Task statement:
Copy every line of the records below character for character, changing nothing.
====
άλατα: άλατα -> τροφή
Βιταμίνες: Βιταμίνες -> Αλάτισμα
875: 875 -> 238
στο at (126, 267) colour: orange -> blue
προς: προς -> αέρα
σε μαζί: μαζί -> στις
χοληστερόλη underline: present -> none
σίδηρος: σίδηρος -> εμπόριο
====
Exercise response:
άλατα: άλατα -> τροφή
Βιταμίνες: Βιταμίνες -> Αλάτισμα
875: 875 -> 238
στο at (126, 267) colour: orange -> blue
προς: προς -> αέρα
σε μαζί: μαζί -> στις
χοληστερόλη underline: present -> none
σίδηρος: σίδηρος -> εμπόριο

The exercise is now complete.